PIDIE JAYA, KABAR RAKYAT — Yayasan Advokasi Rakyat Aceh (YARA) Perwakilan Pidie Jaya mengecam keras dugaan penganiayaan yang dilakukan oleh Wakil Bupati Pidie Jaya, Hasan Basri, terhadap Muhammad Reza, Kepala Satuan Pelayanan Pemenuhan Gizi (SPPG) Desa Sagoe, Kecamatan Trienggadeng. Peristiwa itu terjadi pada Kamis pagi, 30 Oktober 2025, dan menyebabkan korban harus dirawat di puskesmas setempat.
Ketua YARA Pidie Jaya, Muhammad Zubir, menilai tindakan kekerasan itu sebagai bentuk arogansi kekuasaan yang mencoreng wajah pemerintahan daerah.
“Tindakan kekerasan apa pun tidak dibenarkan oleh hukum, apalagi dilakukan oleh seorang pejabat publik. Ini sangat memalukan dan merusak citra daerah,” kata Zubir dalam keterangannya, Jumat (31/10).
Ia menyesalkan peristiwa ini terjadi saat Kabupaten Pidie Jaya tengah bersiap menjadi tuan rumah Musabaqah Tilawatil Quran (MTQ) Aceh ke-37 — sebuah momentum penting yang seharusnya meningkatkan citra daerah di mata publik.
“Citra Pidie Jaya sedang naik karena akan menjadi tuan rumah MTQ Aceh. Tapi hal itu justru dirusak oleh tindakan tidak pantas dari wakil bupati sendiri,” ujarnya.
Zubir meminta agar korban segera membuat laporan ke Polres Pidie Jaya atau Polda Aceh agar kasus ini ditangani secara hukum. Menurutnya, penegakan hukum yang transparan penting untuk memberi efek jera dan mencegah kekerasan serupa di masa depan.
“Kasus ini harus menjadi pelajaran bagi semua pejabat agar tidak membiasakan diri menggunakan kekerasan. Masyarakat berhak melihat proses hukum yang terbuka,” kata Zubir.
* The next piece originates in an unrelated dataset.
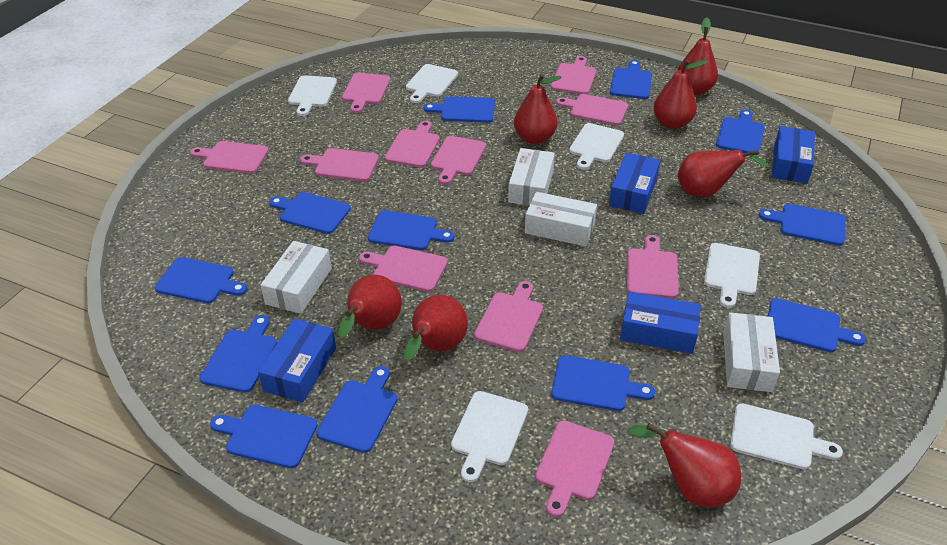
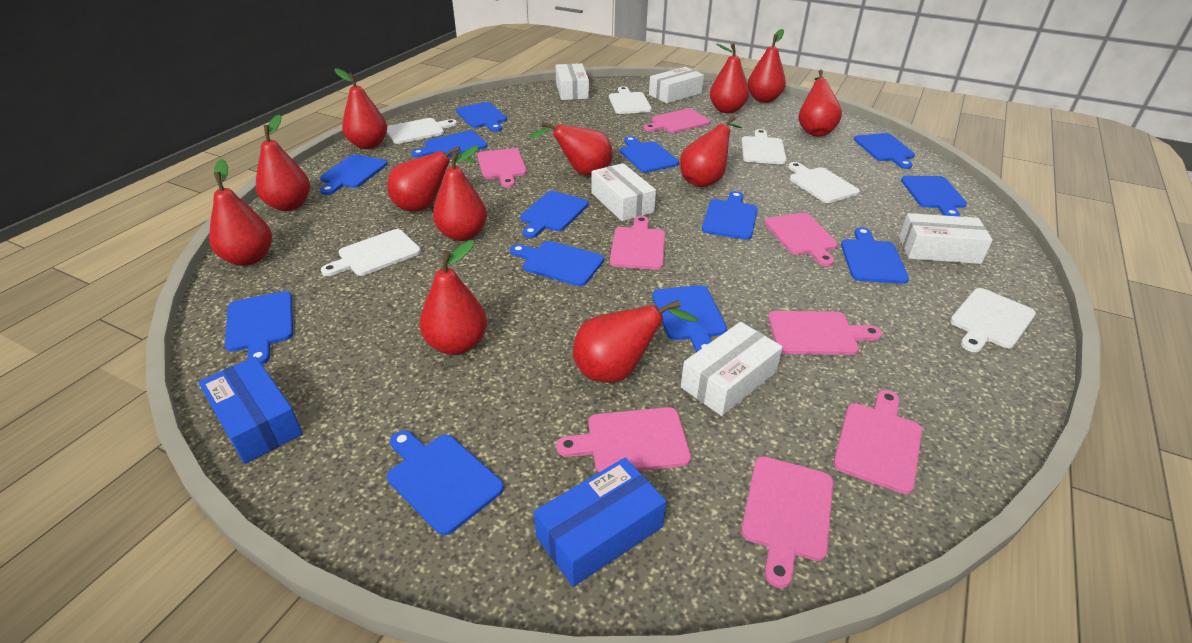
blue box: [258,319,336,403] [609,153,660,214] [620,291,701,354] [772,126,815,183] = 4 -> [198,357,303,464] [534,458,666,587] = 2
blue cutting board: [155,257,247,303] [200,315,277,393] [210,405,318,468] [269,192,351,234] [317,366,397,453] [368,210,455,250] [424,96,495,123] [551,355,655,411] [610,60,652,99] [716,110,765,153] [759,204,846,246] [768,298,866,352] = 12 -> [225,291,293,365] [320,154,387,195] [387,430,504,535] [411,130,487,158] [456,102,507,132] [510,241,604,286] [520,191,589,238] [620,136,679,173] [652,285,727,352] [702,191,758,240] [841,227,909,284] [854,133,915,169] [901,176,967,216] = 13
pink cutting board: [190,141,269,174] [300,148,379,181] [342,73,391,113] [359,246,448,292] [385,121,440,168] [431,136,486,185] [474,281,543,352] [535,420,615,517] [551,56,597,94] [556,94,628,125] [627,235,679,299] = 11 -> [477,148,527,188] [556,407,691,472] [610,216,665,270] [644,109,710,133] [741,456,833,588] [765,213,838,266] [768,311,882,355] [833,390,922,494] = 8
red pear: [338,275,402,338] [404,295,468,361] [514,74,562,144] [627,423,741,507] [653,60,708,129] [677,18,718,95] [678,150,770,198] = 7 -> [209,159,272,266] [256,115,310,211] [334,68,387,149] [387,146,476,211] [419,240,487,355] [433,146,487,241] [529,122,613,176] [573,300,698,382] [680,115,742,187] [710,43,749,113] [748,29,786,103] [798,70,842,136] = 12
white box: [261,241,332,314] [508,148,555,205] [525,192,597,247] [723,312,780,392] = 4 -> [555,63,589,100] [591,163,656,221] [649,67,704,104] [681,322,783,416] [899,213,993,264] = 5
Ia juga menegaskan bahwa korban merupakan bagian dari Badan Gizi Nasional (BGN) yang menjalankan program Makan Bergizi Gratis (MBG) — program nasional prioritas pemerintah untuk anak sekolah.
“Korban adalah pelaksana program strategis presiden di bidang gizi. Kekerasan terhadap pejabat seperti ini bukan hanya mencederai individu, tapi juga melecehkan semangat pelayanan publik,” tutup Zubir.